These politicians make me sick.
Saturday, May 5, 2007 11:59 a.m. EDT
Giuliani Flips on Schiavo Case In the GOP debate Thursday night, candidate Ruddy Giuliani suggested the Schiavo controversy should have been left to the courts. But when Giuliani visited home county of Terri Schiavo last month, he said he supported the controversial effort by Congress to intervene to keep the severely brain-damaged woman on life support, according to a report in the St. Petersburg Times.
Terri Schiavo died in 2005 at age 41 after a long legal battle between her husband, who said she did not want to be kept alive by artificial means, and her family, who said the judges were effectively starving her to death, and that she could yet recover.
"The family was in dispute. That's what we have courts for.
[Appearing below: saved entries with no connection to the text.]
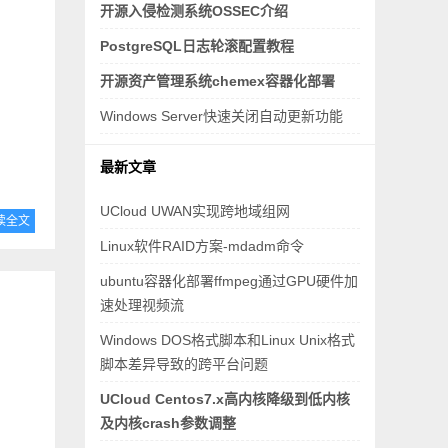
开源入侵检测系统OSSEC介绍
PostgreSQL日志轮滚配置教程
开源资产管理系统chemex容器化部署
Windows Server快速关闭自动更新功能
最新文章
UCloud UWAN实现跨地域组网
读全文
Linux软件RAID方案-mdadm命令
ubuntu容器化部署ffmpeg通过GPU硬件加
速处理视频流
Windows DOS格式脚本和Linux Unix格式
脚本差异导致的跨平台问题
UCloud Centos7.x高内核降级到低内核
及内核crash参数调整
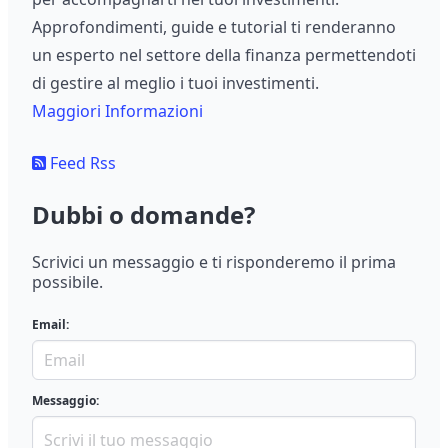
Approfondimenti, guide e tutorial ti renderanno
un esperto nel settore della finanza permettendoti
di gestire al meglio i tuoi investimenti.
Maggiori Informazioni
Feed Rss
Dubbi o domande?
Scrivici un messaggio e ti risponderemo il prima
possibile.
Email:
Messaggio:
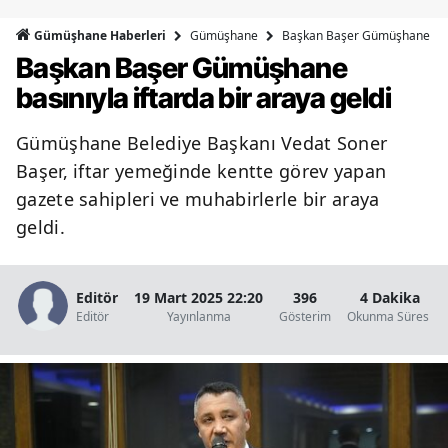
Bilecik
Gümüşhane
Başkan Başer Gümüşhane basın
Gümüşhane Haberleri
Başkan Başer Gümüşhane
Bingöl
basınıyla iftarda bir araya geldi
Bitlis
Gümüşhane Belediye Başkanı Vedat Soner
Bolu
Başer, iftar yemeğinde kentte görev yapan
Burdur
gazete sahipleri ve muhabirlerle bir araya
geldi.
Bursa
Çanakkale
Editör
19 Mart 2025 22:20
396
4 Dakika
Çankırı
Editör
Yayınlanma
Gösterim
Okunma Süresi
Çorum
Denizli
Diyarbakır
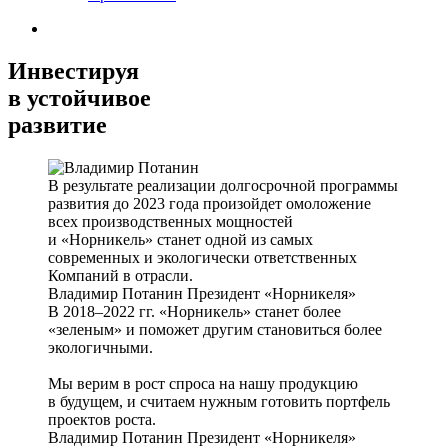
Инвестируя
в устойчивое
развитие
В результате реализации долгосрочной программы
развития до 2023 года произойдет омоложение
всех производственных мощностей
и «Норникель» станет одной из самых
современных и экологически ответственных
Компаний в отрасли.
Владимир Потанин
Президент «Норникеля»
В 2018–2022 гг. «Норникель» станет более
«зеленым» и поможет другим становиться более
экологичными.
Мы верим в рост спроса на нашу продукцию
в будущем, и считаем нужным готовить портфель
проектов роста.
Владимир Потанин
Президент «Норникеля»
And the better place to decide that in a much more, I think in a much fairer and even in a deeper way, is in front of a court," Giuliani declared at the first GOP presidential debate at the Ronald Reagan library in California.
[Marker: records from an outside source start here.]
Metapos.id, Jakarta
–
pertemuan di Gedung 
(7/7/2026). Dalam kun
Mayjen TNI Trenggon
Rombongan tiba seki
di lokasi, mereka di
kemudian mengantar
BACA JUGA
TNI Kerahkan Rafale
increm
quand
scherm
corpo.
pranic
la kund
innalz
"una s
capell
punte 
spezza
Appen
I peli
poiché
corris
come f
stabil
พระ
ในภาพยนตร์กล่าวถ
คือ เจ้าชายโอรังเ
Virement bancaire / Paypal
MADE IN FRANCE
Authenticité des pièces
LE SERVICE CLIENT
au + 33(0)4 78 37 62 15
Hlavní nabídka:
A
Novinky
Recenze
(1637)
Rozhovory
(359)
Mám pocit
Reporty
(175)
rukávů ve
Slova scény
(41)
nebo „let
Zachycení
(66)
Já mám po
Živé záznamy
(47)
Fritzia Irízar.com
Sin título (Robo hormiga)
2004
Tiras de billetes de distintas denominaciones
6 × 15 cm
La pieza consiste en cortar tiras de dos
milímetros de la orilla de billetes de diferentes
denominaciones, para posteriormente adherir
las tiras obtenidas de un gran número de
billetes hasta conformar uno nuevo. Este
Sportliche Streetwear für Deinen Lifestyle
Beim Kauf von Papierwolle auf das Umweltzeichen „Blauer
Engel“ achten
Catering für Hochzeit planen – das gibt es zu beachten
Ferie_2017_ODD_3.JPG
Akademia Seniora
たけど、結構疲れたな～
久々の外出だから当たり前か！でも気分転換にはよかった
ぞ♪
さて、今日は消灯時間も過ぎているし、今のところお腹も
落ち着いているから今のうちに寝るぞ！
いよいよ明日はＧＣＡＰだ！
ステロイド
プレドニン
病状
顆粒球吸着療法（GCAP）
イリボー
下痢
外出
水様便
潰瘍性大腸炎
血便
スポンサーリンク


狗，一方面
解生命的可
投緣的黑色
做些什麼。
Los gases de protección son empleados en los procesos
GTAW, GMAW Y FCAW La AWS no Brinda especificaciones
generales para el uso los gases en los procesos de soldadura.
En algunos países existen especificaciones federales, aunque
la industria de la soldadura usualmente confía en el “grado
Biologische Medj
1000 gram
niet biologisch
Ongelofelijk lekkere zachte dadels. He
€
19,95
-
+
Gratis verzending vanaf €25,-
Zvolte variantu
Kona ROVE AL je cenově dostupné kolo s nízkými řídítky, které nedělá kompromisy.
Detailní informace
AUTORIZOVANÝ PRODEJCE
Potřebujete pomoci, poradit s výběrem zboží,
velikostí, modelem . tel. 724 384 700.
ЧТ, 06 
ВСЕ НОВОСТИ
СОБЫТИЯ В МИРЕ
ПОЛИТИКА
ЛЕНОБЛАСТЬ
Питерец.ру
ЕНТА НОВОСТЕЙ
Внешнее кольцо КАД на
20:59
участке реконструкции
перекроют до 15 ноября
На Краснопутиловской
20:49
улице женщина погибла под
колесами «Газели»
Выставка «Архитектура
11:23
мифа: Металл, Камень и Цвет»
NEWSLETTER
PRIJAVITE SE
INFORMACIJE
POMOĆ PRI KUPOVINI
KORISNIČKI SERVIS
In April, however, he noted that the controversy had been through the court system for years, adding that the 2005 congressional intervention, "was appropriate to make every effort to give her a chance to stay alive. ... My general view is, you should do everything you can to keep somebody alive unless they have expressed a strong interest in not having very, very special things done, extraordinary things done."
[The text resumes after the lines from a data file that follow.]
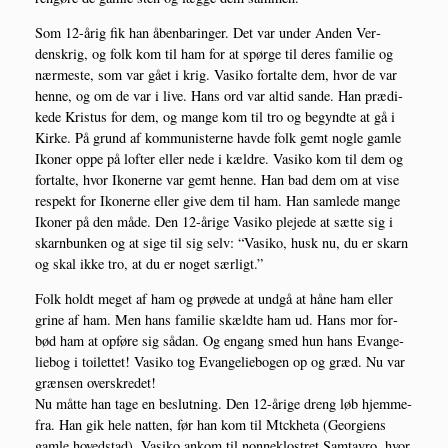
Som 12-årig fik han åben­ba­rin­ger. Det var under Anden Ver­
denskrig, og folk kom til ham for at spør­ge til deres fami­lie og
nær­me­ste, som var gået i krig. Vasi­ko for­tal­te dem, hvor de var
hen­ne, og om de var i live. Hans ord var altid san­de. Han præ­di­
ke­de Kristus for dem, og man­ge kom til tro og begynd­te at gå i
Kir­ke. På grund af kom­mu­ni­ster­ne hav­de folk gemt nog­le gam­le
Iko­ner oppe på lof­ter eller nede i kæl­dre. Vasi­ko kom til dem og
for­tal­te, hvor Iko­ner­ne var gemt hen­ne. Han bad dem om at vise
respekt for Iko­ner­ne eller give dem til ham. Han sam­le­de man­ge
Iko­ner på den måde. Den 12-åri­ge Vasi­ko ple­je­de at sæt­te sig i
skar­n­bun­ken og at sige til sig selv: “Vasi­ko, husk nu, du er skarn
og skal ikke tro, at du er noget særligt.”
Folk holdt meget af ham og prø­ve­de at und­gå at håne ham eller
gri­ne af ham. Men hans fami­lie skæld­te ham ud. Hans mor for­
bød ham at opfø­re sig sådan. Og engang smed hun hans Evan­ge­
lie­bog i toilet­tet! Vasi­ko tog Evan­ge­lie­bo­gen op og græd. Nu var
græn­sen overskredet!
Nu måt­te han tage en beslut­ning. Den 12-åri­ge dreng løb hjem­me­
fra. Han gik hele nat­ten, før han kom til Mtckhe­ta (Geor­gi­ens
gam­le hoved­stad). Vasi­ko ankom til non­ne­klo­stret Sam­tavro, hvor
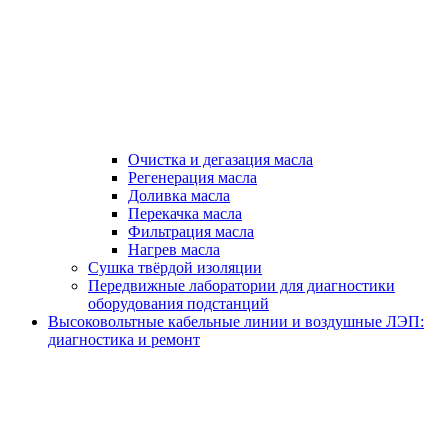
Очистка и дегазация масла
Регенерация масла
Доливка масла
Перекачка масла
Фильтрация масла
Нагрев масла
Сушка твёрдой изоляции
Передвижные лаборатории для диагностики
оборудования подстанций
Высоковольтные кабельные линии и воздушные ЛЭП:
диагностика и ремонт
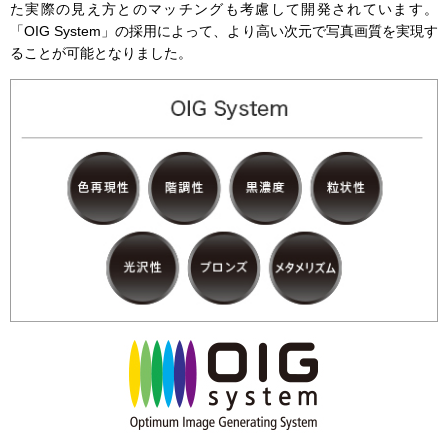
た実際の見え方とのマッチングも考慮して開発されています。
「OIG System」の採用によって、より高い次元で写真画質を実現す
ることが可能となりました。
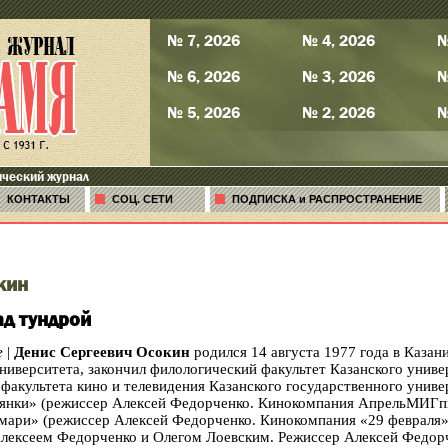
№ 7, 2026
№ 4, 2026
№
№ 6, 2026
№ 3, 2026
№
№ 5, 2026
№ 2, 2026
№
ический журнал
КОНТАКТЫ
СОЦ. СЕТИ
ПОДПИСКА и РАСПРОСТРАНЕНИЕ
кин
ад тундрой
е
|
Денис Сергеевич Осокин
родился 14 августа 1977 года в Казан
ниверситета, закончил филологический факультет Казанского униве
факультета кино и телевидения Казанского государственного униве
янки» (режиссер Алексей Федорченко.
Кинокомпания
АпрельМИГп
мари» (режиссер Алексей Федорченко. Кинокомпания «29 февраля»
Алексеем Федорченко и Олегом
Лоевским
. Режиссер Алексей Федор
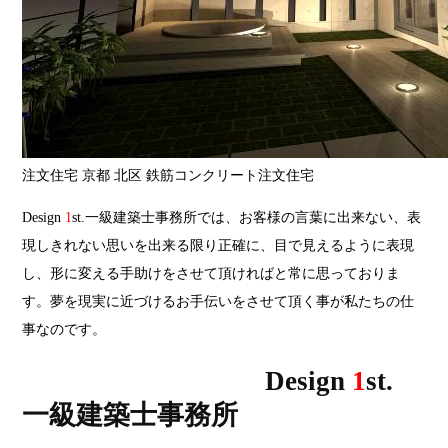
注文住宅 京都 北区 鉄筋コンクリート注文住宅
Design
1
st.一級建築士事務所では、お客様の言葉に出来ない、表
現しきれない思いを出来る限り正確に、目で見えるように表現
し、形に変える手助けをさせて頂ければと常に思っておりま
す。夢を現実に近づけるお手伝いをさせて頂く事が私たちの仕
事なのです。
Design
1
st.
一級建築士事務所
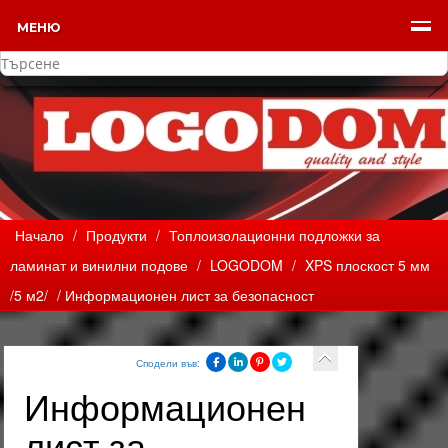
МЕНЮ
Начало
/
Продукти
/
Топлоизолационни подложки за
ламинат и винилни подове
/
LOGODOM
/
XPS плоскост 5 мм
/5 м2/
/ Информационен лист за безопасност
Сподели във:
Информационен
лист за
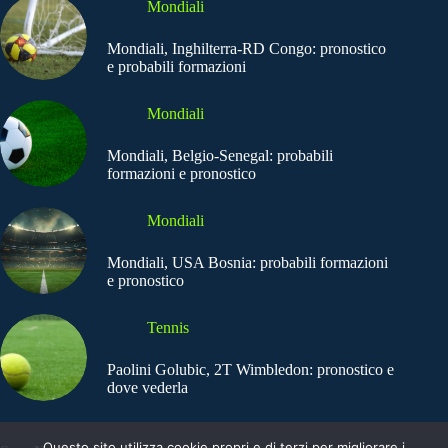
Mondiali
Mondiali, Inghilterra-RD Congo: pronostico
e probabili formazioni
Mondiali
Mondiali, Belgio-Senegal: probabili
formazioni e pronostico
Mondiali
Mondiali, USA Bosnia: probabili formazioni
e pronostico
Tennis
Paolini Golubic, 2T Wimbledon: pronostico e
dove vederla
Questo sito utilizza cookie propri e di terzi per migliorare i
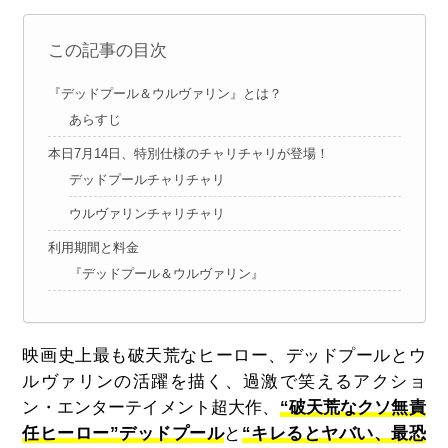
この記事の目次
『デッドプール＆ウルヴァリン』とは？
あらすじ
本日7月14日、特別仕様のチャリチャリが登場！
デッドプールチャリチャリ
ウルヴァリンチャリチャリ
利用期間と料金
『デッドプール＆ウルヴァリン』
映画史上最も破天荒なヒーロー、デッドプールとウ
ルヴァリンの活躍を描く、過激で笑えるアクショ
ン・エンターテイメント超大作、
“破天荒なクソ無責
任ヒーロー”デッドプール
と
“キレるとヤバい、最恐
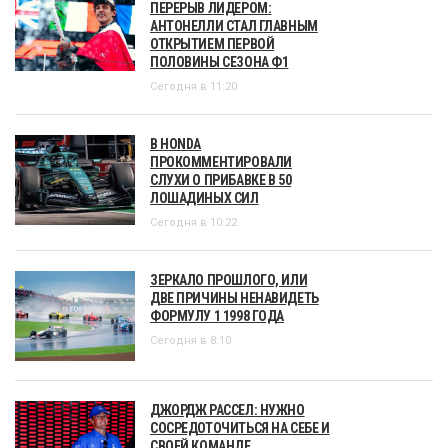
ПЕРЕРЫВ ЛИДЕРОМ:
АНТОНЕЛЛИ СТАЛ ГЛАВНЫМ
ОТКРЫТИЕМ ПЕРВОЙ
ПОЛОВИНЫ СЕЗОНА Ф1
Сегодня в 11:20
В HONDA
ПРОКОММЕНТИРОВАЛИ
СЛУХИ О ПРИБАВКЕ В 50
ЛОШАДИНЫХ СИЛ
Сегодня в 10:22
ЗЕРКАЛО ПРОШЛОГО, ИЛИ
ДВЕ ПРИЧИНЫ НЕНАВИДЕТЬ
ФОРМУЛУ 1 1998 ГОДА
Сегодня в 8:10
ДЖОРДЖ РАССЕЛ: НУЖНО
СОСРЕДОТОЧИТЬСЯ НА СЕБЕ И
СВОЕЙ КОМАНДЕ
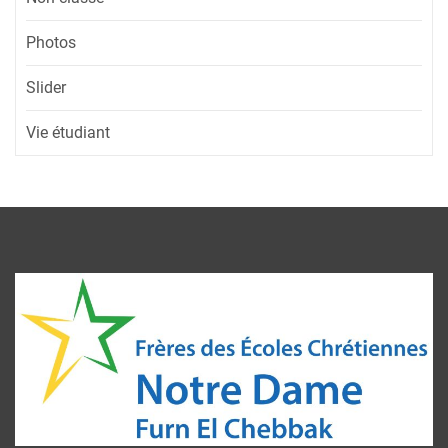
Photos
Slider
Vie étudiant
A day after the debate, Giuliani's campaign spokesman, Elliott Bundy attempted to clarify his bosses position on Schiavo:
"Last night Mayor Giuliani said that ideally these types of difficult issues are best left up to families and when there are disputes, it is a matter for the courts to decide. As he said in Florida in April, there are sometimes extraordinary circumstances where the intentions of the person in question are not clear. The Schiavo case was one of those very special circumstances."
"Anybody hurts themselves by being inconsistent on this particular subject," remarked state Rep. Dennis Baxley, an Ocala Republican who led the state legislative efforts to keep Schiavo alive in 2005. "In retrospect, it's not popular to be associated with it, but when you're in the middle of it, you don't deal with whether it's popular, you have to deal with whether it's right."
"Mr. Giuliani needs to figure out what he really believes about these important issues of privacy and the rule of law, " said Derek Newton, a spokesman for Terripac, the political committee started by Terri Schiavo's husband. "But if he believes what he said last - that this issue is a legal one and not a political one - he is squarely in tune with most Americans, and we applaud him."